November 3, 2017
The international exchange community gathered in late October to discuss the current state of the field and ways to move forward in the coming year. The Alliance for International Exchange’s Annual Meeting featured an array of policy discussions, information and strategy trainings, and networking opportunities for its members across the exchange community. Key government agencies, including the US Department of State, were well represented.
One of the first plenary panels included Ambassador Julia Chang Bloch, US-China Education Trust President alongside Ambassador Brian Carlson, Ambassador Stuart Holliday, and Mark Taplin discussing the observations and lessons learned from a diplomatic perspective.
The conversation touched on several topics including the importance and value exchanges play in public diplomacy. Taplin noted that exchanges are an important tool in US diplomacy but he also suggested there’s more to it than simply promoting the foreign policy interests of the United States.
In fact, it was noted that the push and pull in exchange philosophy between promoting mutual understanding versus government policy continue unabated. Ambassador Bloch pointed out that only a fraction of the 1,000,000 students in US international exchange programs are funded by the government. Private sector exchanges largely focus on building mutual understanding to help create trust between countries.

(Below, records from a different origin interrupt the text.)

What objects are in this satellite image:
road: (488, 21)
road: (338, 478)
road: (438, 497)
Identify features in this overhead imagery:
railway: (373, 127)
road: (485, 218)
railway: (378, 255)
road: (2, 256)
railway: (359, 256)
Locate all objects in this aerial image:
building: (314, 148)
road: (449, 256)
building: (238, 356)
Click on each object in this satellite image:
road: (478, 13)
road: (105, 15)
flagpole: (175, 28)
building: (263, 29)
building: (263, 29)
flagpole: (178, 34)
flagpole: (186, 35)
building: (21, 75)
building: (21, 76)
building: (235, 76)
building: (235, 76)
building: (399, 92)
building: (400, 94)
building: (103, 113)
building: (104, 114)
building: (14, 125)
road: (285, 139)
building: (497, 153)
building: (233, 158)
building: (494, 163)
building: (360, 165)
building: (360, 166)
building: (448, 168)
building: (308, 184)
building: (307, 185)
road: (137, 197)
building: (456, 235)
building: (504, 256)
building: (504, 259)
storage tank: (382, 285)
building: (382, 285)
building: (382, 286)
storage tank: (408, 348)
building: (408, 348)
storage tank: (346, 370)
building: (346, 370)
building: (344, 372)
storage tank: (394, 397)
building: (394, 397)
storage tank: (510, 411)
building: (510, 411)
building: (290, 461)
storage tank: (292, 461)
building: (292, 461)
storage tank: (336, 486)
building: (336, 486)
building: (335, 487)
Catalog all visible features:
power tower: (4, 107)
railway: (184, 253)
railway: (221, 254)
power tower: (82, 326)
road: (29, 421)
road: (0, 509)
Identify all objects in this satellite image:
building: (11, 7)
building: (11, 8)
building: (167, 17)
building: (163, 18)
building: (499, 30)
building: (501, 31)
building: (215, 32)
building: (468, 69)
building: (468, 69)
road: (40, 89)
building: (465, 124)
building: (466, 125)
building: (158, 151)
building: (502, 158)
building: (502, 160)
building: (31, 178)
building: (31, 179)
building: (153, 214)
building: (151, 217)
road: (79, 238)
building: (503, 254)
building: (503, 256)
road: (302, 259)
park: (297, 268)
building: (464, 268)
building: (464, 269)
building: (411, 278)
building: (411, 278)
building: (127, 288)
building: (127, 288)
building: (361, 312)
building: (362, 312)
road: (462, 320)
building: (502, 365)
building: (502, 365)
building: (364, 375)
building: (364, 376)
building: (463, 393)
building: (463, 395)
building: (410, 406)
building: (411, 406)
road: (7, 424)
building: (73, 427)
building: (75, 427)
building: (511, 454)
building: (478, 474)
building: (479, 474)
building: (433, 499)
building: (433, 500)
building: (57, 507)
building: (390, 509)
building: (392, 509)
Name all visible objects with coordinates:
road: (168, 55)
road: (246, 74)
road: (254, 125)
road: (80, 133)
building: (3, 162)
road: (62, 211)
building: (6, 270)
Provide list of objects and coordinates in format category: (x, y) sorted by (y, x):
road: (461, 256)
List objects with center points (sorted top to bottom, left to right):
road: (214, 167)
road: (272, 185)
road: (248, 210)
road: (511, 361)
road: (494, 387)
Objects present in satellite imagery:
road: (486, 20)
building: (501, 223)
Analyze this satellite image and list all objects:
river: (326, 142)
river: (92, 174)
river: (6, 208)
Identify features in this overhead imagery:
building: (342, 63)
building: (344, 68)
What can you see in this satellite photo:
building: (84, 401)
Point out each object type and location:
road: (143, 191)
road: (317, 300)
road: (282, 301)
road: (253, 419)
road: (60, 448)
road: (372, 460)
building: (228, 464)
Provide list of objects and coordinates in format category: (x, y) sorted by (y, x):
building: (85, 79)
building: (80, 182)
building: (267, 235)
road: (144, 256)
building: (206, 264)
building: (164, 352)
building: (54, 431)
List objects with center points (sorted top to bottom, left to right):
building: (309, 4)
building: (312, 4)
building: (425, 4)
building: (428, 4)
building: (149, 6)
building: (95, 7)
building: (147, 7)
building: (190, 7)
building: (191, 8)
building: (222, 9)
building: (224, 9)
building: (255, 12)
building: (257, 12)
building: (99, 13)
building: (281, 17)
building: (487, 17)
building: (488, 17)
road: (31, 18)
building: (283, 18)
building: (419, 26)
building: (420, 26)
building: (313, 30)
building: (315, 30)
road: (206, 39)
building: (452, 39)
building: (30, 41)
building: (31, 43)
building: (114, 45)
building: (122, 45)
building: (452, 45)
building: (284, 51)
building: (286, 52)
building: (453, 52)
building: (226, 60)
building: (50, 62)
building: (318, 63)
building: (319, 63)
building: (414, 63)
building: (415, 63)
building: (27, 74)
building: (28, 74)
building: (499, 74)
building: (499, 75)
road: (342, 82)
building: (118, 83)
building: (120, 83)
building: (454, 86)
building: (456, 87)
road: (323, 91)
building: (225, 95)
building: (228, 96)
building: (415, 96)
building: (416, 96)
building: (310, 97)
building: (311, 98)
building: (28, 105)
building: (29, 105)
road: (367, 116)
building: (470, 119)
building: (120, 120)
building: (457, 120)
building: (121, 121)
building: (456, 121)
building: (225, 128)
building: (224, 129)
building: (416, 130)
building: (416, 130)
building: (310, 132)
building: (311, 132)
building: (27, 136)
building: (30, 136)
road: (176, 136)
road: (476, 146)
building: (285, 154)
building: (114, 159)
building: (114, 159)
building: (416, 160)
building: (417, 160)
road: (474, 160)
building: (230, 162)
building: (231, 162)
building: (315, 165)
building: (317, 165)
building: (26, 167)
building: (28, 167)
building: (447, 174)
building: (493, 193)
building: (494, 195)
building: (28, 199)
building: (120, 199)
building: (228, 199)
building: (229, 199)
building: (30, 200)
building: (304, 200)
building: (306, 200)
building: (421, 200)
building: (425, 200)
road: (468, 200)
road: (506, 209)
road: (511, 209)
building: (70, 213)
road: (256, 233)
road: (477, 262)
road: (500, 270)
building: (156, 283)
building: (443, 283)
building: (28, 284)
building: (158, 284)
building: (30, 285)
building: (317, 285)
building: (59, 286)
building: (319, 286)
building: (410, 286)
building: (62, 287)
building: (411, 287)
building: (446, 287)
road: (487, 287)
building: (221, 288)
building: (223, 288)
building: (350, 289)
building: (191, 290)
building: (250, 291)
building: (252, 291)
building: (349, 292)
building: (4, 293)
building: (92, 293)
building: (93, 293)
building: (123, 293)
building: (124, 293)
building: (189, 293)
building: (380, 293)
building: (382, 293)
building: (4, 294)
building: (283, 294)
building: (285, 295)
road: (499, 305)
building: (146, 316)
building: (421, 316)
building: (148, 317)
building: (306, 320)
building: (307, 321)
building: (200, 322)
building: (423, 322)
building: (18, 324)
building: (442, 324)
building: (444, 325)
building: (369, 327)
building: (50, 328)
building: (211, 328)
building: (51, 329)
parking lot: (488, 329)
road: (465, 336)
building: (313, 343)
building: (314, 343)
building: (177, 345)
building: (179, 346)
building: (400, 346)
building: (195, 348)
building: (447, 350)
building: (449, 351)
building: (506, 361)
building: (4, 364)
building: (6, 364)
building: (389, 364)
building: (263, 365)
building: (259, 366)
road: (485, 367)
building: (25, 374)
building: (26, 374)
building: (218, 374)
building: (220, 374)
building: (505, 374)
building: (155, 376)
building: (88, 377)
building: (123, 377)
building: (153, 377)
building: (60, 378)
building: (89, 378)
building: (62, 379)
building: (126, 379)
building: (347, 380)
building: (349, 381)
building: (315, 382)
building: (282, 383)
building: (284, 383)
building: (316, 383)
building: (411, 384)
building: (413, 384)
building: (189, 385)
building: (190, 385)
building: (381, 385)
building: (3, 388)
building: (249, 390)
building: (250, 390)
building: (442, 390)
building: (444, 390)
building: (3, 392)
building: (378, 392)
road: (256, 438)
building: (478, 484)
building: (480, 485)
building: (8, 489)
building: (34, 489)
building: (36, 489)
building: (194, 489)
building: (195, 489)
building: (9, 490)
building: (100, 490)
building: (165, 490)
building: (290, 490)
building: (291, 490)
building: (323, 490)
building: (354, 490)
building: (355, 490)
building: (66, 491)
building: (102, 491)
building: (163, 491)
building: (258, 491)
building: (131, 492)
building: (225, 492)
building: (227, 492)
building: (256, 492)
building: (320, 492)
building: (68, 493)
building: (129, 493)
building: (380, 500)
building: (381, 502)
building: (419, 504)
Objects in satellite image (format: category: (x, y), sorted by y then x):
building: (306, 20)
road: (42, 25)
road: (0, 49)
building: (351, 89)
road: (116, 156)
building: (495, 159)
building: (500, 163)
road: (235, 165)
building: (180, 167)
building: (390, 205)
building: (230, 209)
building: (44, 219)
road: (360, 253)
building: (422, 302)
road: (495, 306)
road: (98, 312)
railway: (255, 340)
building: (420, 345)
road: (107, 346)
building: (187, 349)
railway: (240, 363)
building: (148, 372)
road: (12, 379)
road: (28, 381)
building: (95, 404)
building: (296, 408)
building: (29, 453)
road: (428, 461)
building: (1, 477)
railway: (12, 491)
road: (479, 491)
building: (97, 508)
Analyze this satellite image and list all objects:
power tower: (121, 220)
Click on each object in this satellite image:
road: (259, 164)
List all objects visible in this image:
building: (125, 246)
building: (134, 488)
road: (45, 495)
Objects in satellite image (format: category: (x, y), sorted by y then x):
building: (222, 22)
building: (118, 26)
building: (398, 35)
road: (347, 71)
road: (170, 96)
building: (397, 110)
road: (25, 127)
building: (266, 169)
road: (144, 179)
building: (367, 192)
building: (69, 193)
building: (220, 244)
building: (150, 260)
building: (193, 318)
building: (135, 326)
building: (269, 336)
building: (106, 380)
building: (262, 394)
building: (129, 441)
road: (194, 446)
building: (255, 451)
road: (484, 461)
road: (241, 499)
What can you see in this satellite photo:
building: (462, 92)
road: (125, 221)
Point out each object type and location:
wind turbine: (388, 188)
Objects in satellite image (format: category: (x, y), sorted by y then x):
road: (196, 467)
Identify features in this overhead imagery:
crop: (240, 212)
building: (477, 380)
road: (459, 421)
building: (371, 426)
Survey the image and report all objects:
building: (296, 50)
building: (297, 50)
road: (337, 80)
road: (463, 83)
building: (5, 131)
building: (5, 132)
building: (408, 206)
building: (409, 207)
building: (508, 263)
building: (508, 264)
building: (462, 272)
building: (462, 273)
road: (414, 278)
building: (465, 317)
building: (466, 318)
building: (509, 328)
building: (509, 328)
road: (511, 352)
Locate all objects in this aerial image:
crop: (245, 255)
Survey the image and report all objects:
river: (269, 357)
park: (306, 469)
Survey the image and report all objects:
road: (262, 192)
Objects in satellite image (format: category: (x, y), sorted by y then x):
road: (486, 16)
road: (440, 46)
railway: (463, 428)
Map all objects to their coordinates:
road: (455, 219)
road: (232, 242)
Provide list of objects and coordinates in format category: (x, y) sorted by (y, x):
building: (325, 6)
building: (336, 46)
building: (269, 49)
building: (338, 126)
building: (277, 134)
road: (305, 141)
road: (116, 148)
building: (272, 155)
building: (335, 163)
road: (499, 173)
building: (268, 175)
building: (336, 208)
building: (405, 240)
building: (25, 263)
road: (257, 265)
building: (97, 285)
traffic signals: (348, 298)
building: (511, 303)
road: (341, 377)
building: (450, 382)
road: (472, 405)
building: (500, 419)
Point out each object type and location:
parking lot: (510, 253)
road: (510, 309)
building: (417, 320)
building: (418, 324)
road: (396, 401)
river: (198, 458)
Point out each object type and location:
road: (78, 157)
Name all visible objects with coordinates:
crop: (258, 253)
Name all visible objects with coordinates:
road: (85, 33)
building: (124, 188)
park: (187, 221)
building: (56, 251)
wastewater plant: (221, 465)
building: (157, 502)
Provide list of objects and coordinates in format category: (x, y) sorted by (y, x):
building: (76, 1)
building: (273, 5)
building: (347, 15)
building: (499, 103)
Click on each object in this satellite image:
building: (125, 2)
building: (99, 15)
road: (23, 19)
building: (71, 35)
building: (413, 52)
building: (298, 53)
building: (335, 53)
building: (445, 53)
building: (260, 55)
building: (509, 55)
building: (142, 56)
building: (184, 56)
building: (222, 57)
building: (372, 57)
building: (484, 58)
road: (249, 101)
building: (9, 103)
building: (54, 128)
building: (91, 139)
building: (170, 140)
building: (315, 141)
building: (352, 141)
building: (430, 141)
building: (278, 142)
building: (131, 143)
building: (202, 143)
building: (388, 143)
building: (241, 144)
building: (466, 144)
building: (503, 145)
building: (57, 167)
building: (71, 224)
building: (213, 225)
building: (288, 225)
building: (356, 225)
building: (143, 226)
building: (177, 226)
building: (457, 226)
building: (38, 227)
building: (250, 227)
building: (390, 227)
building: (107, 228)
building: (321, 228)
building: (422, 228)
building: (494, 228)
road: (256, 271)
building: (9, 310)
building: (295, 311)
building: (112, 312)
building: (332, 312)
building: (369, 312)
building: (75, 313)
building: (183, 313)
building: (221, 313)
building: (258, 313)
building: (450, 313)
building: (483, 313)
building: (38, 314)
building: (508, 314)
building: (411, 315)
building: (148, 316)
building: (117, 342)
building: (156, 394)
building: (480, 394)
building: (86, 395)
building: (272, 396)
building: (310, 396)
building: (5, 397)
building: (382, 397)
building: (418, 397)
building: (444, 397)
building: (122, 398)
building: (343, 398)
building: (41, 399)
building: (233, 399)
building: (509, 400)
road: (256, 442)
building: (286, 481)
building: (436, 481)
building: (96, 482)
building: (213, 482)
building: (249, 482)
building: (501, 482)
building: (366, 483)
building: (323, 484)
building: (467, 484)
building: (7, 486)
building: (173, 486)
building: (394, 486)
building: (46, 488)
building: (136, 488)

The role of public-private partnerships was an important point as the panelists expressed the need for both private and public exchanges because they largely complement one in other.
Panelists and participants all pointed to the need for funding and support as a constant challenge for the exchange community. The panelists noted that in an administration that takes an “America First,” zero-sum view of international relations, finding and cultivating broader support for exchanges is particularly challenging. There was also discussion on ways to move forward in the current climate, especially as the Department of State sees major cuts to its funding.
Finding ways to better connect with alumni was suggested as a means to build support. It was generally agreed that building robust alumni programs remains elusive due in large part to the lack of resources. It was pointed out however that there are organizations, including the Department of State, working on ways to better address this issue.
Overall, while questions and concerns were raised, there was agreement that international exchanges have and will continue to play an important role in public diplomacy and in society at large.